* _ASSIGNED TASK_
It would help if you retyped the data exactly, leaving out the pictures.

= Beginning of Section =

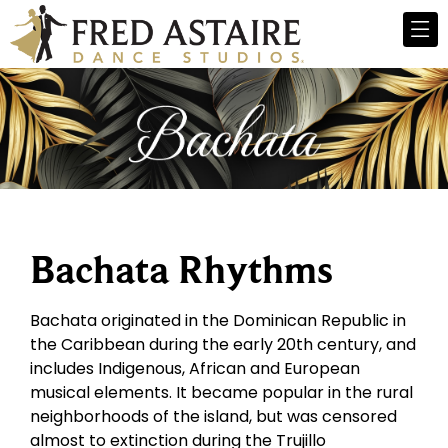
Bachata Rhythms
Bachata originated in the Dominican Republic in
the Caribbean during the early 20th century, and
includes Indigenous, African and European
musical elements. It became popular in the rural
neighborhoods of the island, but was censored
almost to extinction during the Trujillo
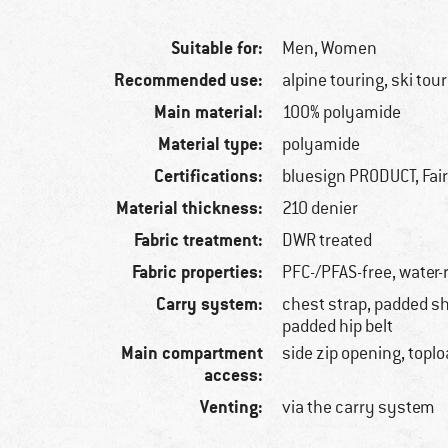
Suitable for:
Men,
Women
Recommended use:
alpine touring, ski tou
Main material:
100% polyamide
Material type:
polyamide
Certifications:
bluesign PRODUCT, Fai
Material thickness:
210 denier
Fabric treatment:
DWR treated
Fabric properties:
PFC-/PFAS-free, water-
Carry system:
chest strap, padded sh
padded hip belt
Main compartment
side zip opening, topl
access:
Venting:
via the carry system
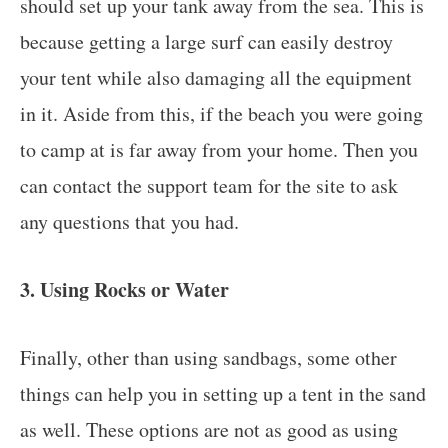
should set up your tank away from the sea. This is
because getting a large surf can easily destroy
your tent while also damaging all the equipment
in it. Aside from this, if the beach you were going
to camp at is far away from your home. Then you
can contact the support team for the site to ask
any questions that you had.
3. Using Rocks or Water
Finally, other than using sandbags, some other
things can help you in setting up a tent in the sand
as well. These options are not as good as using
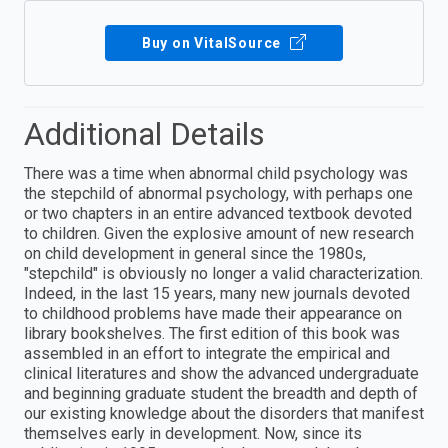
Buy on VitalSource
Additional Details
There was a time when abnormal child psychology was
the stepchild of abnormal psychology, with perhaps one
or two chapters in an entire advanced textbook devoted
to children. Given the explosive amount of new research
on child development in general since the 1980s,
"stepchild" is obviously no longer a valid characterization.
Indeed, in the last 15 years, many new journals devoted
to childhood problems have made their appearance on
library bookshelves. The first edition of this book was
assembled in an effort to integrate the empirical and
clinical literatures and show the advanced undergraduate
and beginning graduate student the breadth and depth of
our existing knowledge about the disorders that manifest
themselves early in development. Now, since its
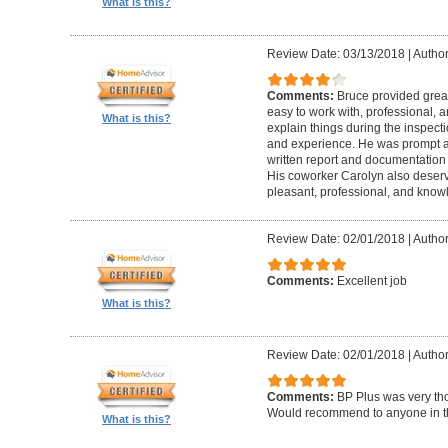
What is this?
Review Date: 03/13/2018
|
Author
Comments:
Bruce provided great 
easy to work with, professional, a
What is this?
explain things during the inspect
and experience. He was prompt an
written report and documentation
His coworker Carolyn also deser
pleasant, professional, and know
Review Date: 02/01/2018
|
Author
Comments:
Excellent job
What is this?
Review Date: 02/01/2018
|
Author:
Comments:
BP Plus was very tho
Would recommend to anyone in th
What is this?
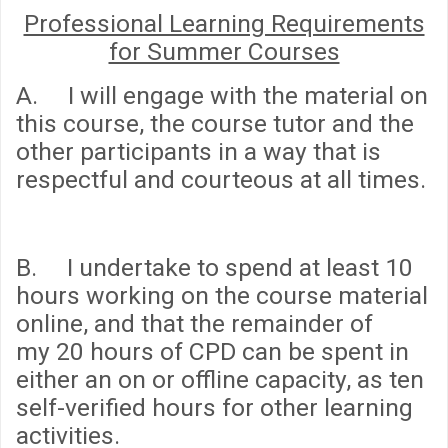
Professional Learning Requirements
for Summer Courses
A. I will engage with the material on
this course, the course tutor and the
other participants in a way that is
respectful and courteous at all times.
B. I undertake to spend
at least 10
hours
working on the course material
online, and that the remainder of
my
20 hours
of CPD can be spent in
either an on or offline capacity, as ten
self-verified hours for other learning
activities.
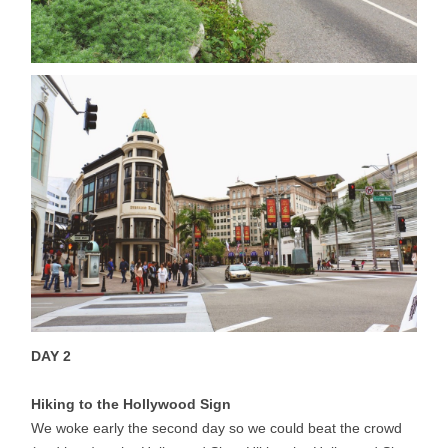
DAY 2
Hiking to the Hollywood Sign
We woke early the second day so we could beat the crowd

= End of Section =

* _OUTPUT_
Bachata Rhythms
Bachata originated in the Dominican Republic in
the Caribbean during the early 20th century, and
includes Indigenous, African and European
musical elements. It became popular in the rural
neighborhoods of the island, but was censored
almost to extinction during the Trujillo
Suitable for:
Men,
Women
Recommended use:
alpine touring, ski tou
Main material:
100% polyamide
Material type:
polyamide
Certifications:
bluesign PRODUCT, Fai
Material thickness:
210 denier
Fabric treatment:
DWR treated
Fabric properties:
PFC-/PFAS-free, water-
Carry system:
chest strap, padded sh
padded hip belt
Main compartment
side zip opening, topl
access:
Venting:
via the carry system
should set up your tank away from the sea. This is
because getting a large surf can easily destroy
your tent while also damaging all the equipment
in it. Aside from this, if the beach you were going
to camp at is far away from your home. Then you
can contact the support team for the site to ask
any questions that you had.
3. Using Rocks or Water
Finally, other than using sandbags, some other
things can help you in setting up a tent in the sand
as well. These options are not as good as using
Buy on VitalSource
Additional Details
There was a time when abnormal child psychology was
the stepchild of abnormal psychology, with perhaps one
or two chapters in an entire advanced textbook devoted
to children. Given the explosive amount of new research
on child development in general since the 1980s,
"stepchild" is obviously no longer a valid characterization.
Indeed, in the last 15 years, many new journals devoted
to childhood problems have made their appearance on
library bookshelves. The first edition of this book was
assembled in an effort to integrate the empirical and
clinical literatures and show the advanced undergraduate
and beginning graduate student the breadth and depth of
our existing knowledge about the disorders that manifest
themselves early in development. Now, since its
What is this?
Review Date: 03/13/2018
|
Author
Comments:
Bruce provided great 
easy to work with, professional, a
What is this?
explain things during the inspect
and experience. He was prompt an
written report and documentation
His coworker Carolyn also deser
pleasant, professional, and know
Review Date: 02/01/2018
|
Author
Comments:
Excellent job
What is this?
Review Date: 02/01/2018
|
Author:
Comments:
BP Plus was very tho
Would recommend to anyone in th
What is this?
Professional Learning Requirements
for Summer Courses
A. I will engage with the material on
this course, the course tutor and the
other participants in a way that is
respectful and courteous at all times.
B. I undertake to spend
at least 10
hours
working on the course material
online, and that the remainder of
my
20 hours
of CPD can be spent in
either an on or offline capacity, as ten
self-verified hours for other learning
activities.
DAY 2
Hiking to the Hollywood Sign
We woke early the second day so we could beat the crowd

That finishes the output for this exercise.